Abstract of Paper Intended for the 49th International Congress on Medieval Studies
(Kalamazoo, May 2014)

First of two Sessions on “A Neglected Empire:  Bulgaria between the Late Twelfth and Late Fourteenth Centuries”
Part I:  “Shaping, Defining, and Reshaping an Empire”

Co-sponsored by the Research Group on Manuscript Evidence and the Center for Medieval and Early Modern Studies at the University of Florida
Organized by Florin Curta (University of Florida) and Mildred Budny (Research Group on Manuscript Evidence)
2014 Congress Accomplished

[Published on our first website on 20 March 2014, with updates]

[Please note:  Prof.
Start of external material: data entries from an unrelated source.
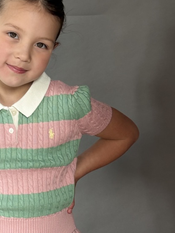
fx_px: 627
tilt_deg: -14.9
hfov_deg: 15.8
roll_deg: +1.8
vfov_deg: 21.0
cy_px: 149
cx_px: 39
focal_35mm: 93
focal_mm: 6.76
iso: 125
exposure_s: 1/60
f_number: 1.78
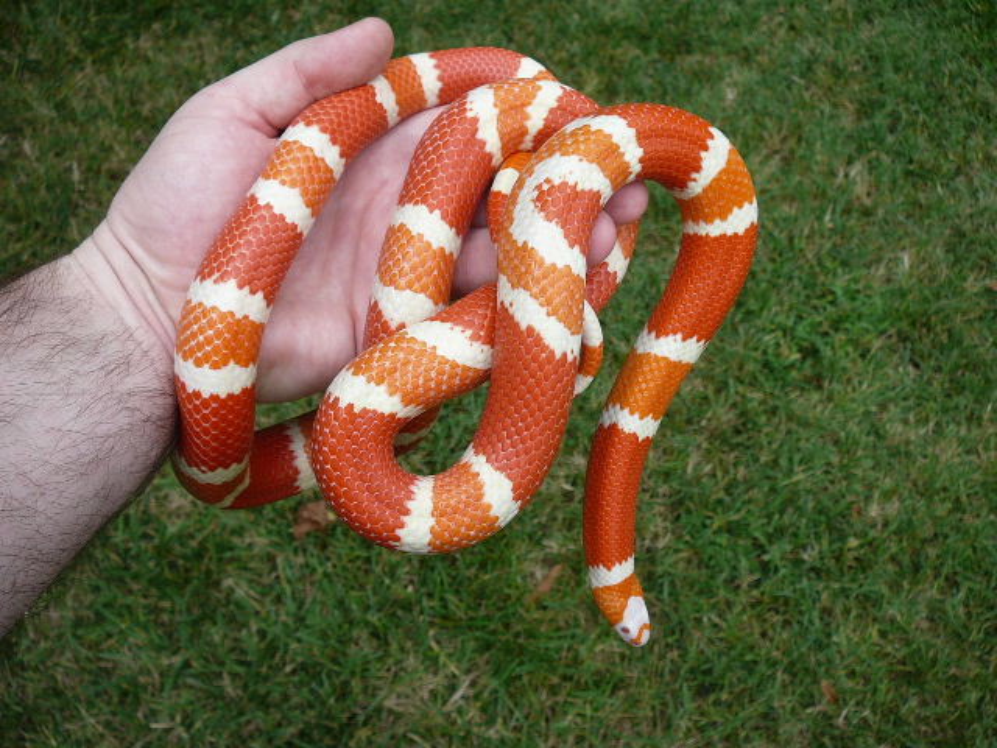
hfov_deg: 52.6
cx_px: 498
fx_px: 1008
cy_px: 374
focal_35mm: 35
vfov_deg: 40.7
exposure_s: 1/400
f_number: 2.8
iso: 80
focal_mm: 5.2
Biliarsky was unable to travel to the Congress to present his paper.  We post his Abstract as a description of the subject and scope of his contribution to the discourse in our two sessions (Parts I and II) on this theme.]
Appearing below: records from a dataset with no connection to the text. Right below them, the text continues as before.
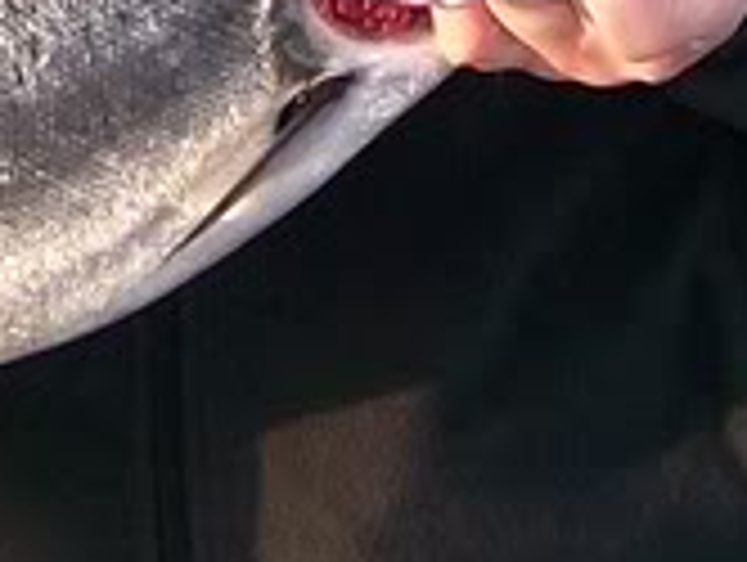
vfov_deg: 6.6
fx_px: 4798
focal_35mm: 222
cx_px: 194
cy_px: -216
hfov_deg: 8.9
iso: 80
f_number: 2.7
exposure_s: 1/322
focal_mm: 6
In this contribution, I shall try to trace some ideological aspects – both medieval and contemporary – concerning the Second Bulgarian Empire.

A state or political entity in general always has its own identity and core values.  They might be recognized not only in its structure and in its acts, but also in its ideology and in its doctrinal pretensions or claims.  Sometimes identity markers stand in contradiction, and my intention is to study precisely that duality in the case of the Second Bulgarian Empire — a name, and a concept, which did not exist in the Middle Ages, but were created in the twentieth century.  The central reference point is, of course, the First Bulgarian Empire and the question at stake is the continuity (or lack thereof) of institutions, power, structures, ideology, and policies.  In other words, was Second the heir of the First Bulgarian Kingdom in its structure (social and institutional) and in its culture, or was this continuity only apparent, reflecting, as it were, only an ideological claim of the rulers, eager to justify their power and their separatism?  Any attempt to answer this question will have to consider the name, the language, the institutions, and the mechanisms of the state, as well as the Church.

Moreover, the idea of continuity between the First and the Second Bulgarian Empires was used and misused, for nationalist reasons, in the nineteenth and twentieth centuries.  My goal is to highlight this particular aspect of the question with reference to Bulgarian historiography, as it is important to disentangle this issue from that of the politically constructed continuity of the Middle Ages.  By drawing that essential distinction, I hope to reveal some of the complexity of this set of issues and to warn historians about possible ideological traps, some of medieval, others of a rather more modern date of manufacture, which lie in wait for observers and students of the period.